::: Supplied text :::

Crypto wallet linked to Ponzi scheme frozen in Argentina

Argentine authorities have seized a crypto wallet containing $3.5 million in Tether’s USDT as part of a sweeping investigation into the Rainbowex Ponzi scheme. The crackdown has also led to the freezing of additional cryptocurrency wallets and bank accounts linked to those accused of orchestrating the fraud.

The investigation has benefited from collaboration with Lemon, a major digital asset exchange in Argentina, along with blockchain forensics experts from Chainalysis and Qlue. Their technical expertise enabled authorities to track the flow of funds and uncover the scale of the alleged scheme.

Rainbowex lured investors with promises of extraordinary daily returns, amounting to an annual rate of nearly 3,500%. Authorities estimate that tens of thousands of San Pedro, Buenos Aires residents were affected. The operation has already resulted in over 15 raids, with four arrests made, while efforts to apprehend additional suspects, including individuals in Malaysia, continue with Interpol’s support.

Greece targets crypto crimes with major seizure

Greek authorities have made their first-ever cryptocurrency seizure, confiscating 273,000 USDT (Tether) as part of a criminal investigation. The operation, conducted in December, was carried out under the supervision of the Greek European Public Prosecutor’s Office and involved collaboration with various law enforcement departments, including the Digital Evidence Examination Department.

The seizure, which is part of the ongoing ‘Admiral’ operation, highlights the growing challenges law enforcement faces in dealing with advanced technologies like blockchain and cryptocurrencies. Cryptocurrencies, known for their anonymity and security features, are often used in criminal activities such as fraud and money laundering. Experts stress the need for precision and expertise in handling digital assets, as mistakes can lead to irreversible losses.

Crypto-related scams are becoming more common in Greece, with many victims falling prey to fraudulent schemes. As cryptocurrencies gain popularity, particularly with the rise of Bitcoin and NFTs, the lack of understanding among the public increases the risk of scams. Experts warn that technological advances in AI are making these scams harder to detect, even for experienced investors.

In addition to combating fraud, authorities are also focusing on the management of seized cryptocurrencies, with plans to convert them into funds for the state, similar to practices in other European countries.

Russia to ban crypto mining in ten regions

Russia has announced a six-year ban on cryptocurrency mining across 10 regions, beginning January 2025. This move, approved by the government, aims to address energy concerns and follows new laws on crypto mining signed earlier this year. The ban, effective until March 2031, applies to individual miners and mining pools in territories such as Dagestan, Chechnya, and the Donetsk and Lugansk People’s Republics.

:::

§ **Your goal**: Extend the crypto news roundup above, starting right after its final sentence about Russia's mining ban.

::: Data for analysis :::

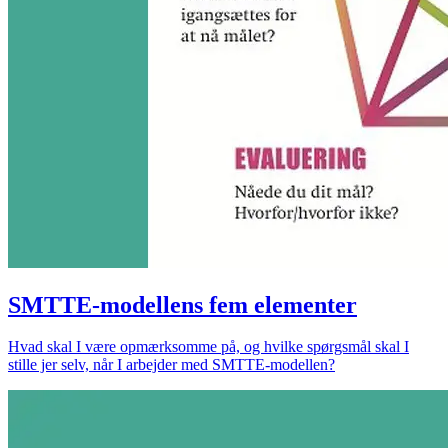
SMTTE-modellens fem elementer
Hvad skal I være opmærksomme på, og hvilke spørgsmål skal I
stille jer selv, når I arbejder med SMTTE-modellen?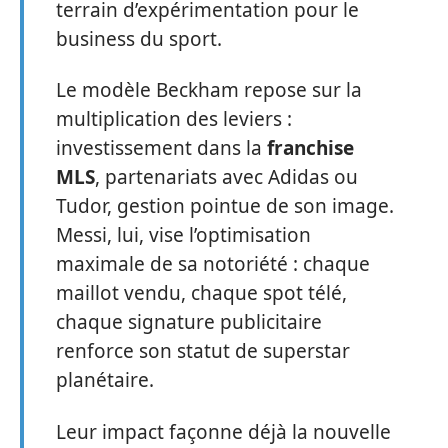
terrain d’expérimentation pour le
business du sport.
Le modèle Beckham repose sur la
multiplication des leviers :
investissement dans la
franchise
MLS
, partenariats avec Adidas ou
Tudor, gestion pointue de son image.
Messi, lui, vise l’optimisation
maximale de sa notoriété : chaque
maillot vendu, chaque spot télé,
chaque signature publicitaire
renforce son statut de superstar
planétaire.
Leur impact façonne déjà la nouvelle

:::

§ **Your response**:
Additionally, seasonal restrictions will be imposed in key Siberian regions like Irkutsk, Buryatia, and Zabaikalsky. These limits aim to prevent winter energy shortages, initially running from January to mid-March in 2025, with longer periods planned for future years.

The decision reflects a shift in strategy, as earlier proposals considered bans in 13 regions, including Irkutsk, a hub for major mining firms like BitRiver. While the Irkutsk region has been spared a blanket ban, the restrictions may still impact operations reliant on its low-cost energy. Industry stakeholders have yet to comment on the implications of these measures.

Despite curbs in specific areas, Russia continues to refine its approach to cryptocurrency regulation, balancing the sector’s economic potential with energy stability.

Digital Robin Hood scam hits crypto thieves

A crafty new scam is ensnaring would-be crypto thieves by baiting them with fake wallet seed phrases. Cybersecurity experts at Kaspersky have revealed how scammers post these phrases in YouTube comments, claiming the wallets hold significant funds. The wallets, however, are traps designed to exploit anyone attempting to steal the assets.

One wallet discovered by Kaspersky analyst Mikhail Sytnik reportedly held $8,000 in USDT on the Tron network. A thief must send Tron (TRX) tokens to move the funds to cover transaction fees. Unbeknownst to them, the wallet is a multi-signature account, meaning the TRX sent for fees is instantly redirected to another wallet controlled by the scammers.

Sytnik described the scammers as “digital Robin Hoods” for targeting other opportunists. He advised people never to try accessing others’ wallets, even if given a seed phrase, and to remain cautious of strangers’ claims about cryptocurrency online.

This isn’t the first time fraudsters have exploited greed in the crypto space. In July, Kaspersky exposed a similar scam on Telegram, where users were tricked into downloading malware disguised as legitimate crypto tools, potentially compromising their devices and funds.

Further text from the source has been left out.